Bahkan pakaian yang 100 persen poliester tidak dapat didaur ulang selamanya.Ada dua cara untuk mendaur ulang PET: secara mekanis dan kimiawi.“Daur ulang mekanis mengambil botol plastik, mencucinya, merobeknya, lalu mengubahnya kembali menjadi keping poliester, yang kemudian melalui proses pembuatan serat tradisional.Daur ulang kimia mengambil produk plastik bekas dan mengembalikannya ke monomer aslinya, yang tidak dapat dibedakan dari poliester murni.Itu kemudian dapat kembali ke sistem pembuatan poliester biasa, ”jelas Magruder kepada FashionUnited.Sebagian besar rPET diperoleh melalui daur ulang mekanis, karena merupakan yang termurah dari kedua proses tersebut dan tidak memerlukan bahan kimia selain deterjen yang diperlukan untuk membersihkan bahan masukan.Akan tetapi, ”melalui proses ini, serat dapat kehilangan kekuatannya sehingga perlu dicampur dengan serat murni”, catat Kantor Federal Swiss untuk Lingkungan Hidup.

“Kebanyakan orang percaya bahwa plastik dapat didaur ulang tanpa batas, tetapi setiap kali plastik dipanaskan, ia akan merosot, sehingga iterasi polimer selanjutnya akan terdegradasi dan plastik harus digunakan untuk membuat produk dengan kualitas lebih rendah,” kata Patty Grossman, salah satu pendiri dari Two Sisters Ecotextiles, dalam email ke FashionUnited.Pertukaran Tekstil, bagaimanapun, menyatakan di situs webnya bahwa rPET dapat didaur ulang selama bertahun-tahun: “garmen dari poliester daur ulang bertujuan untuk terus didaur ulang tanpa penurunan kualitas”, tulis organisasi tersebut, menambahkan bahwa siklus garmen poliester berpotensi menjadi “ sistem loop tertutup” suatu hari nanti.

Mereka yang mengikuti garis pemikiran Grossman berpendapat bahwa dunia harus memproduksi dan mengkonsumsi lebih sedikit plastik secara umum.Jika masyarakat percaya semua yang mereka buang dapat didaur ulang, mereka mungkin tidak akan melihat masalah untuk terus mengkonsumsi barang-barang plastik sekali pakai.Sayangnya, hanya sebagian kecil dari plastik yang kita gunakan dapat didaur ulang.Di Amerika Serikat, hanya 9 persen dari semua plastik yang didaur ulang pada tahun 2015, menurut Badan Perlindungan Lingkungan AS.

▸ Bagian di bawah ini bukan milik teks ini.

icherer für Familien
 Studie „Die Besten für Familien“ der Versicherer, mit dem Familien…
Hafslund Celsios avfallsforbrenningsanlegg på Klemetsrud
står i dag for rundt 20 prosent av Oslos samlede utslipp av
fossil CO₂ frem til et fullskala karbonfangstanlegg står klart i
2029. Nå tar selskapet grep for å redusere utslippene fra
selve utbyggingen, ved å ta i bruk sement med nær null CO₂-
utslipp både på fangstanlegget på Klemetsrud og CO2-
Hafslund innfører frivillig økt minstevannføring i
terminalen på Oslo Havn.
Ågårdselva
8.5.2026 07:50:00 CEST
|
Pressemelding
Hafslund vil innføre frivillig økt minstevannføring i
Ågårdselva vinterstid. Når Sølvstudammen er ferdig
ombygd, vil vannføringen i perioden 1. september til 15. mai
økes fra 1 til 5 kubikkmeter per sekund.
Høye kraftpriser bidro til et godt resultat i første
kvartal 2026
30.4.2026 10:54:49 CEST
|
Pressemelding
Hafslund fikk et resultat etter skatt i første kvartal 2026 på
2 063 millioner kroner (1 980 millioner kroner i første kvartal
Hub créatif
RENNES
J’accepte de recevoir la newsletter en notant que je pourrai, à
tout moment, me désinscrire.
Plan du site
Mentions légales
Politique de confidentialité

Mereka yang menyerukan pandangan rPET yang kurang meriah membela bahwa merek fesyen dan pembeli harus didorong untuk menyukai serat alami sebanyak mungkin.Lagi pula, meskipun rPET membutuhkan energi 59 persen lebih sedikit untuk diproduksi daripada poliester murni, itu masih membutuhkan lebih banyak energi daripada rami, wol, dan kapas organik dan biasa, menurut laporan tahun 2010 dari Stockholm Environment Institute.